There were three rival factions present in the system, a competing hive of the Fleet whose thoraxes needed severing, the vile humans and their deadly enemies the notorious specialists on genetic experimentation. The cultural advisor considered the mutants to be the most likely alliance partners, also it concluded that they would have most variety in taste, because of the flavours in the blood. We discovered them first, their ship with its alien ‘name’, Circe, like a shapely leg, even down to the spines. Tension mounted on the bridge, as our sensors were unable to detect past the blind spot behind the mass of the asteroid- but wait, there were three small frigates there and a further capital, not enough to constitute a trap. I demanded of the science officer whether it had developed recurved technology sensors, to allow us to defy the normal laws of physics using phase space and therefore scan the entire gravwell. It answered in the affirmative, if a little warily and after a pause. I opened channels, only to have them open fire on us and almost all the crew changed into fat-juicy-caterpillars[no direct equivalent]. They changed back after a few seconds, it must have been a hallucination, but it proved the end for the science officer, it was a clean snip. How had the mutants been able to override our hive so completely on first contact, human minds were so alien to ours..? Was it the Nerf again? Fortunately they were outnumbered and had no equivalent to our advanced nanites, so they retreated quickly, losing a frigate. Our captives from the asteroid surface revealed that the mutants had used a form of telepathic stun, ‘swine meditation’, and we were expected to have turned into pigs. Perhaps an advantage there. The warfare officer gained pheromones, I must watch my abdomen.

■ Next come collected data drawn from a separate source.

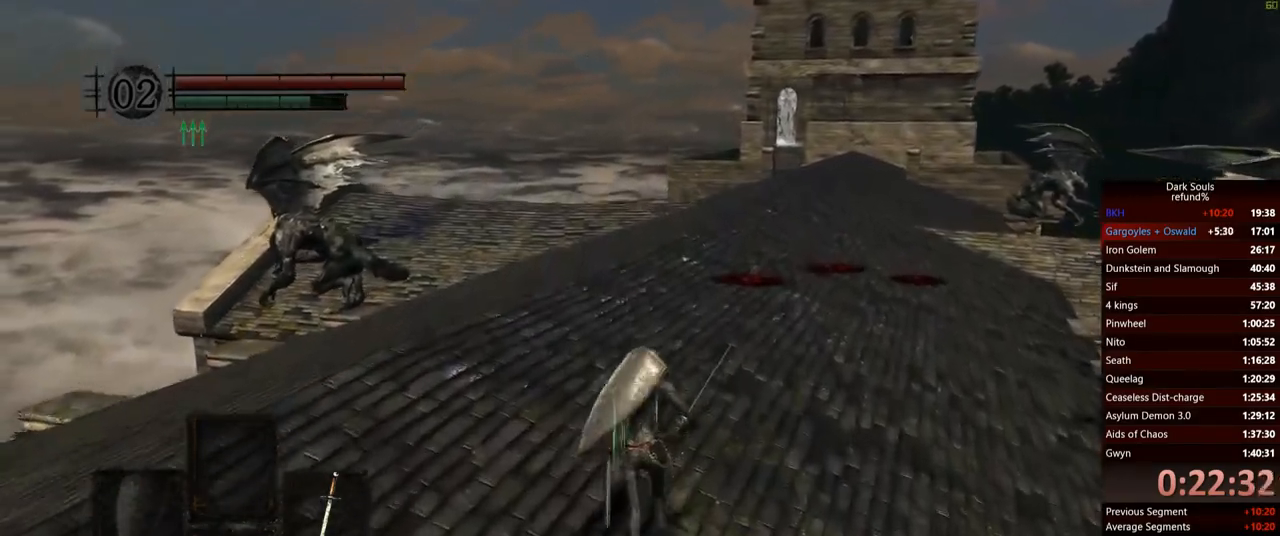
{"buttons": ["B"], "left_stick": "up", "right_stick": "center", "events": [[200, "X", "down"], [367, "X", "up"]]}
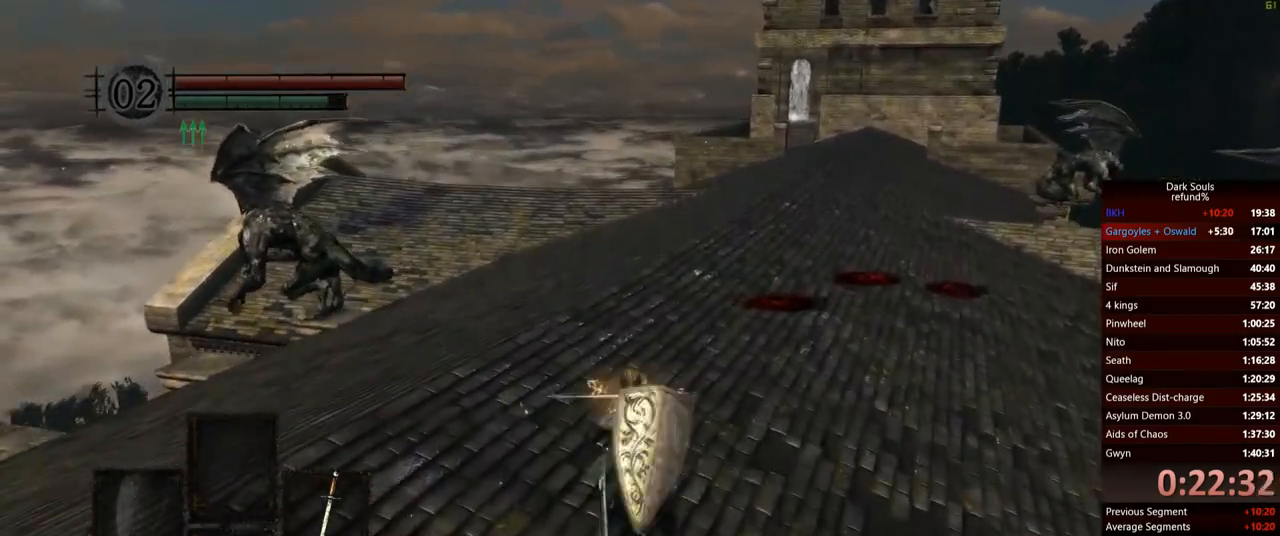
{"buttons": [], "left_stick": "up", "right_stick": "down", "events": [[67, "B", "up"], [201, "right_stick", "down"]]}
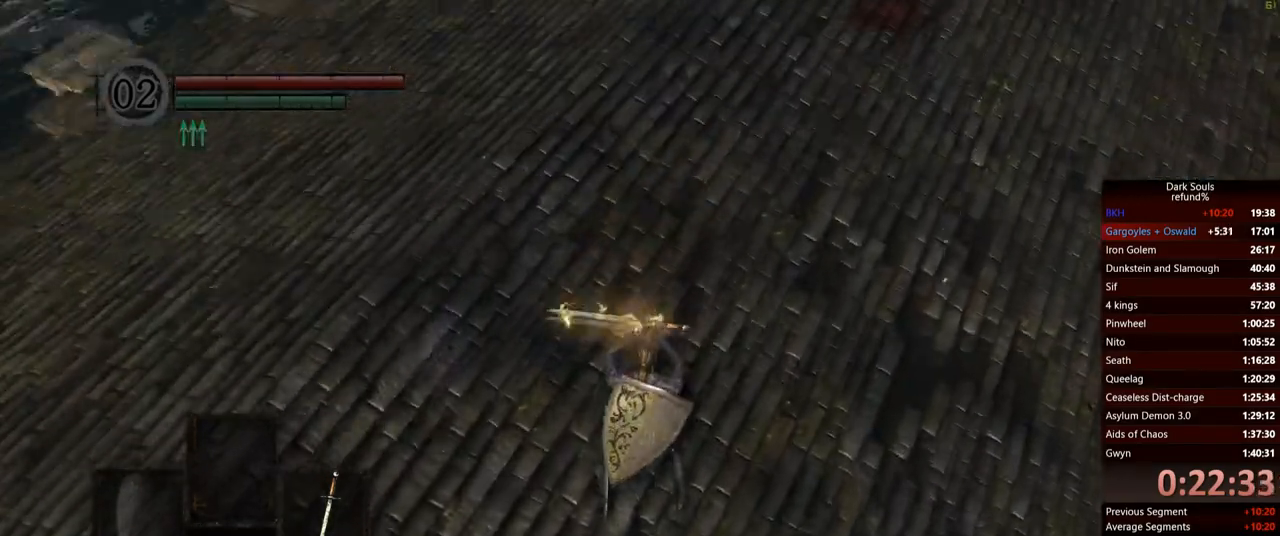
{"buttons": [], "left_stick": "up", "right_stick": "up-left", "events": [[17, "right_stick", "center"], [400, "right_stick", "up-left"]]}
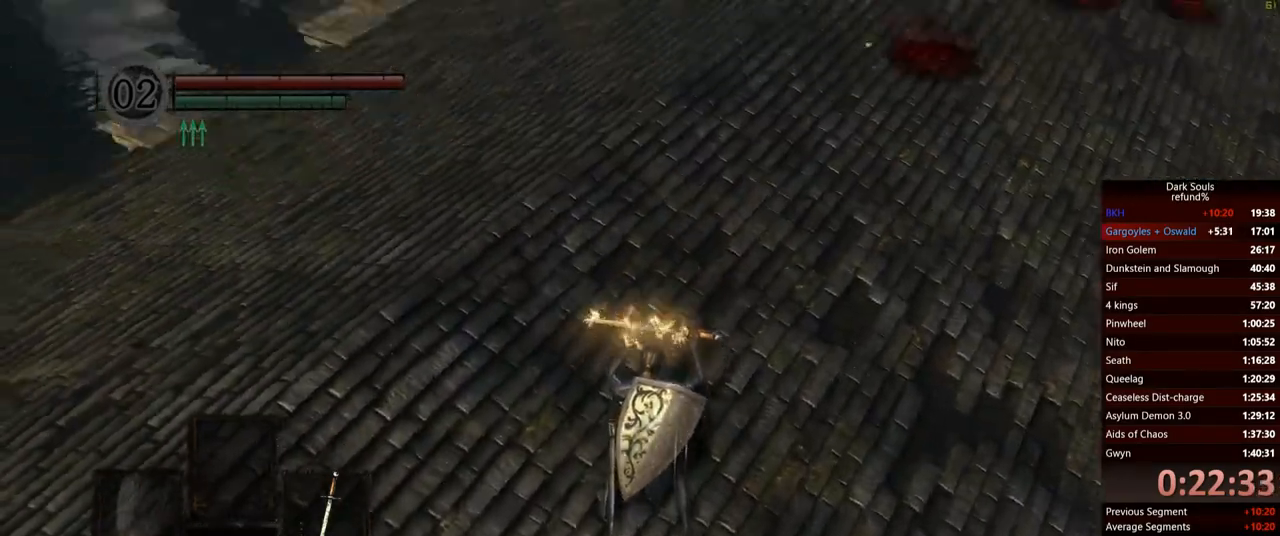
{"buttons": [], "left_stick": "up", "right_stick": "center", "events": [[167, "right_stick", "center"]]}
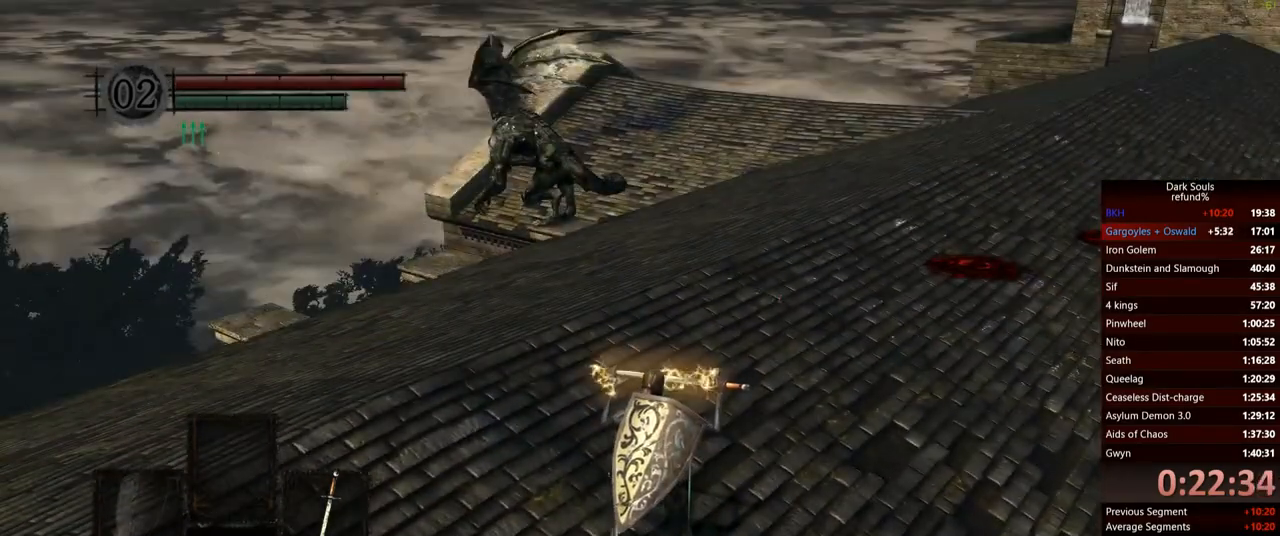
{"buttons": [], "left_stick": "up", "right_stick": "center", "events": [[200, "right_stick", "right"], [333, "right_stick", "center"]]}
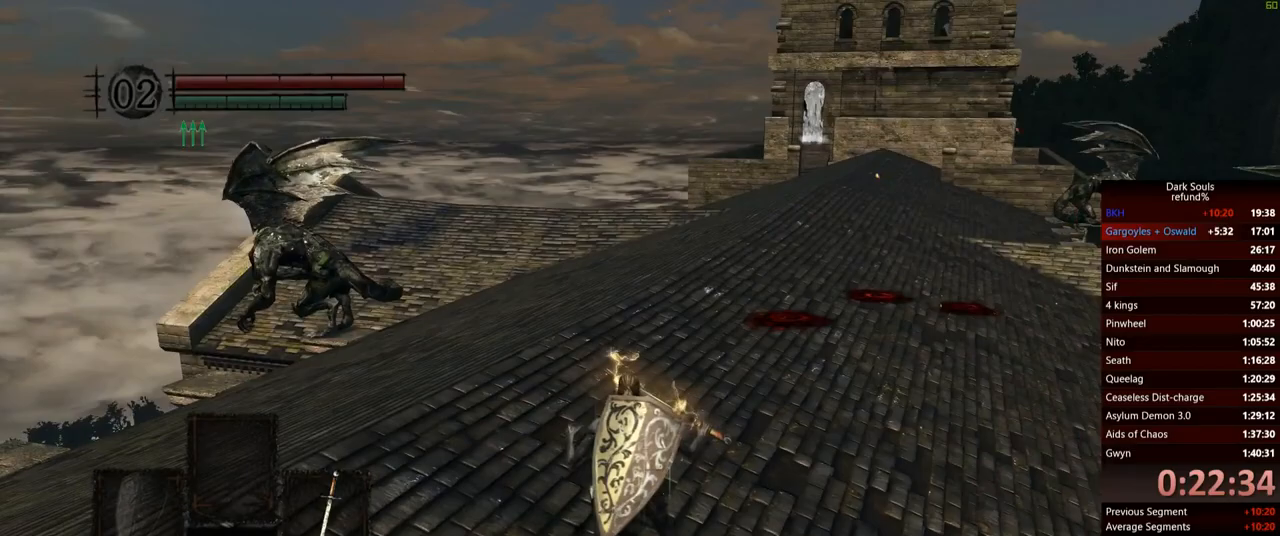
{"buttons": [], "left_stick": "up", "right_stick": "center", "events": []}
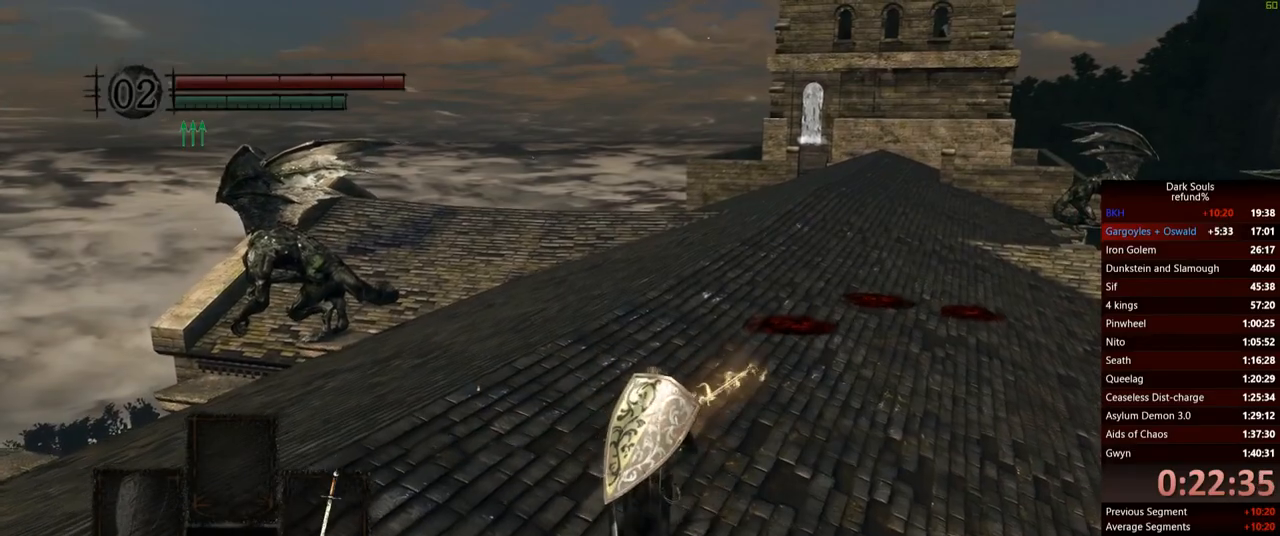
{"buttons": [], "left_stick": "up", "right_stick": "center", "events": [[183, "B", "down"], [267, "B", "up"]]}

With this second victory I retired to my quarters and the plans. The first scheme masquerading as a ‘Returned Armada’ seemed to be a system of toll-gates to generate income from interplanetary travel, when it was obvious to any larva that the trade ships would just use the B-phase lanes and avoid the toll. The money went to Fleet instead of us, and who keeps change for crystal and metals anyway? The venom cruisers had been degraded as well, though that might have been due to contact with mammals. But how could we fail to know how many gas giants there were in a system, and yet scan behind planets and completely through asteroid belts, plasma storms and magnetic clouds, which didn’t trouble our sensors at all? Why should there be a ‘fog of space’ and not a fog of.. fog? What had first deposited us on the terran planet? I had the haunting feeling that we were in a laboratory, under a microscope- one of the Dark Fleet vessels first taken by the substantial Nerf, being used by them for an obscure experiment in xeno relations…. If only I could ally with Them- why should I have to invent the technology of star travel?